Dundalk Gaol is a former prison in Dundalk, County Louth, Ireland. The men's wing is now "The Oriel Centre", the women's wing is the Louth County Archive and the Governor's House now a Garda station.

==History==
Built in 1853 to help with the overcrowding of the gaol already in place at Crowe Street - which site is now occupied by Dundalk Town Hall, it was designed by John Neville and cost £23,000 to be constructed. The gaol was opened on 19 January 1854. For approximately 60 years, the gaol functioned largely as an unremarkable county gaol, averaging 25 prisoners at any one time, with few sentences of more than 2 years. During the 1870s, it became the practice to send major offenders to a convict prison in Dublin, and a number of county gaols were closed. This caused an overcrowding problem and a Royal Commission Report of 1877 recommended more prisons and even portable iron jails. Also, Australia was refusing to accept any more Irish convicts. This led to the extension of prisons in Dublin and Spike Island, Cork.

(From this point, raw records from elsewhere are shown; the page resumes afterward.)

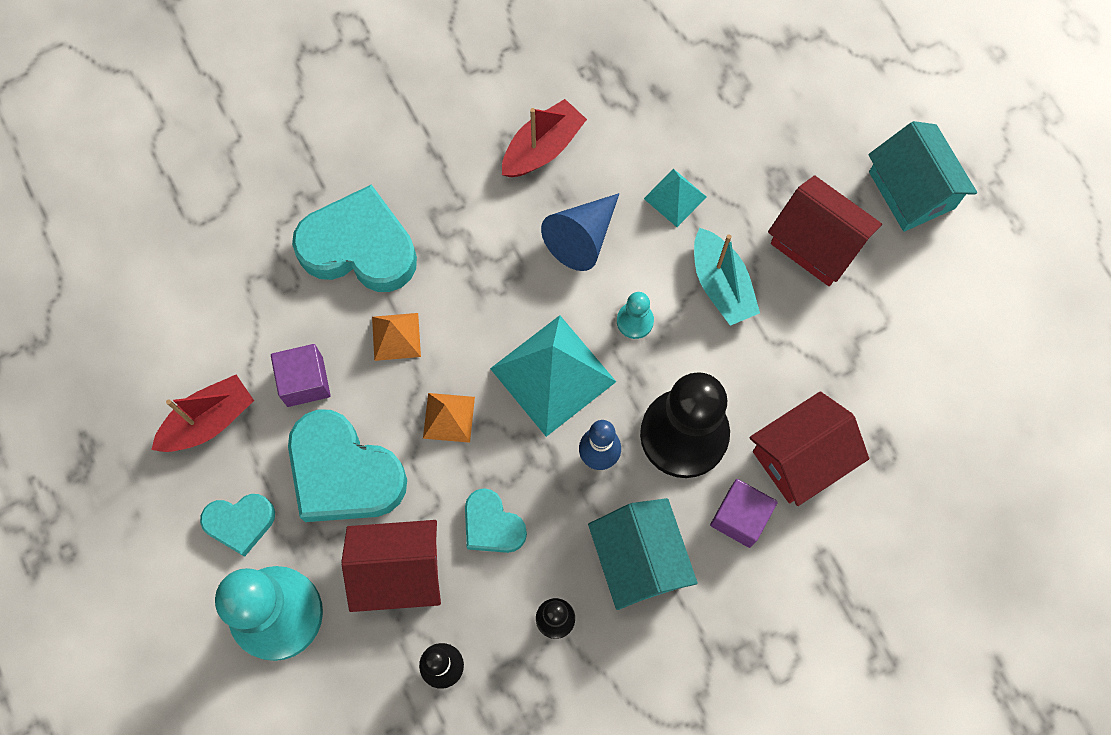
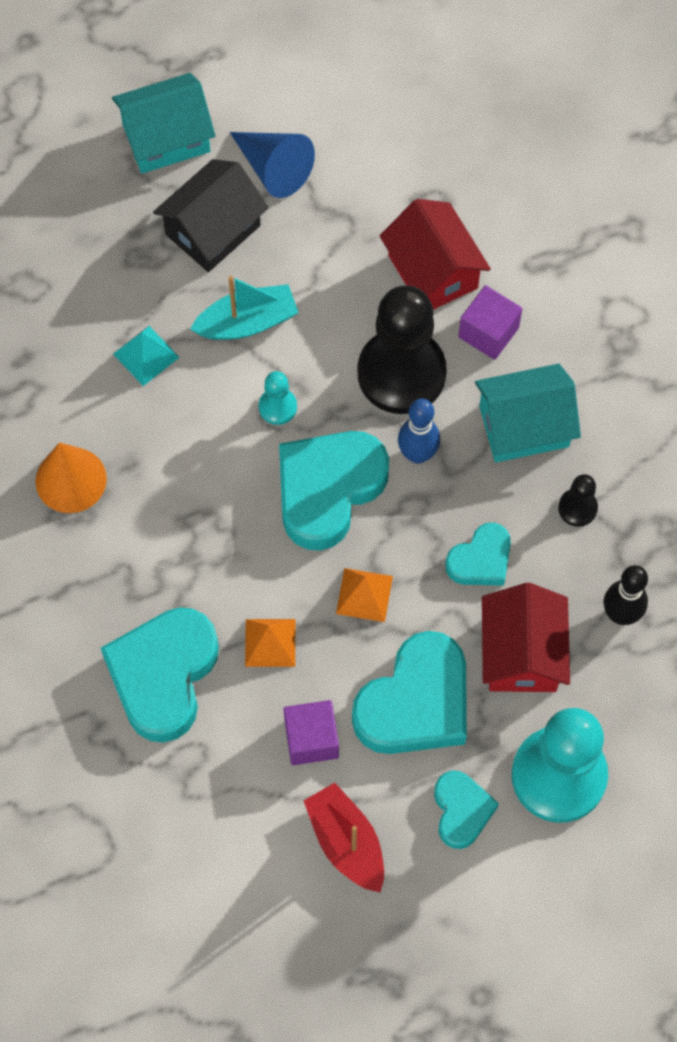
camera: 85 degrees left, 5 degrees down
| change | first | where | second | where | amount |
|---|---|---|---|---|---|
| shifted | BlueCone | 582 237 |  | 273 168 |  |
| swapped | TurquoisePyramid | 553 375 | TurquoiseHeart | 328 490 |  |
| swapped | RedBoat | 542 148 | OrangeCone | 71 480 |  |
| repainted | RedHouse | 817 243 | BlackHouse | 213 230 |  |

By 191 the gaol was not in use but was revived in 1918 to house IRA prisoners, including Stack, Treacy, Lynch, etc., who embarked on short lived hunger strikes, were released and returned to their campaigns, without a great deal of attention. In 1922-1923 the gaol was swapped by the two Civil War parties back and forth and which led to some disturbances in Dundalk, reflected by some newspaper coverage, however, the major action took place in Dublin and Munster and the north east was relatively free from serious attrition, particularly as Aiken took only a minor role in the conflict.

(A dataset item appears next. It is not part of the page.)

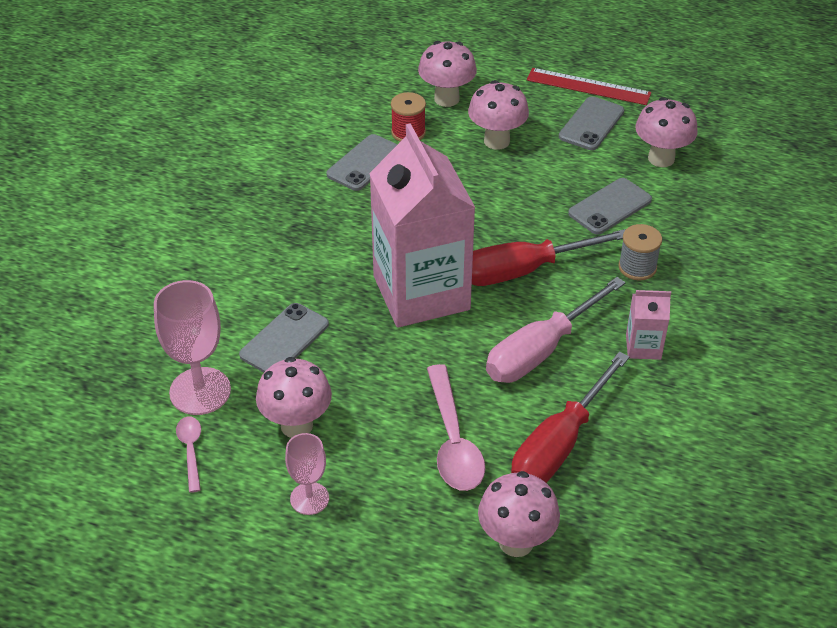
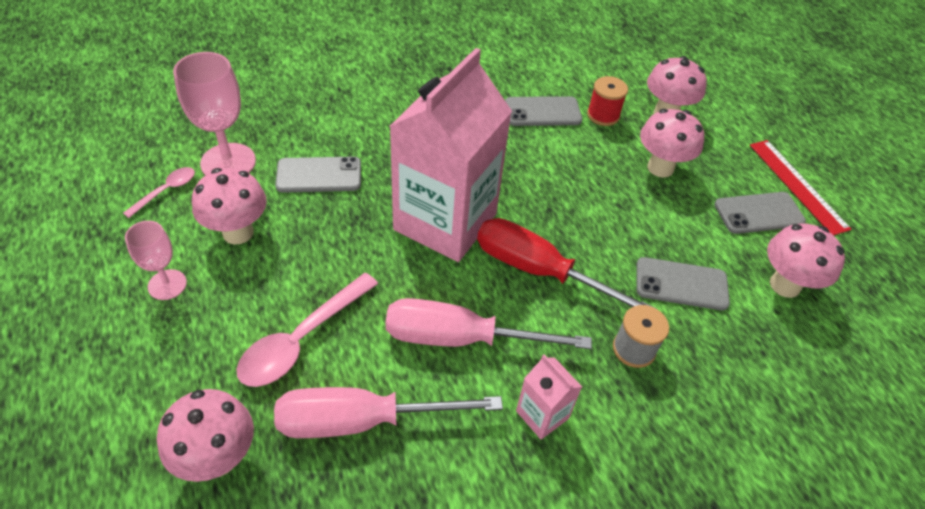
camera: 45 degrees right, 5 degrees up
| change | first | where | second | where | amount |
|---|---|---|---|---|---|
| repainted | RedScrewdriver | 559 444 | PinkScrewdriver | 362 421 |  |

The gaol was formally closed by Ministerial Order in 1931. The Gardaí Síochána moved into the Governor's House and admin section in 1945, setting it up as a new police station, while Louth County Council used the existing yard as machinery and vehicle area and the cell buildings for storing office equipment, in 1991 the basement of the northern cellblock (male wing) was refurbished to serve as a National Emergency Centre for use by Louth Civil Defence. 2007 saw the male block offered to Comhaltas Ceoltoirí Éireann for use as a Regional Centre of Comhaltas for the five counties of Louth, Meath, Armagh, Monaghan and Cavan.

==1922 Jailbreak==
On 27 July 1922, the Fourth Northern Division of the Irish Republican Army placed an explosive device on the wall of gaol along the Ardee

== Notable prisoners ==
- Donal Quinn
- Austin Stack, was transferred from Mountjoy to Dundalk Gaol in November 1917, and led a hunger strike.
- Frank Aiken was a prisoner during the Irish Civil War. Escaped during the bombing of the jail on 27 July 1922
- Seán Treacy
- Diarmuid Lynch, who was secretly married in the Gaol on 24 April 1918 after his fiancée Mary Quinn and a priest were smuggled into the gaol.
- Séamus Ó Néill, Professor at Rockwell College, joined Séan Treacy on hunger strike.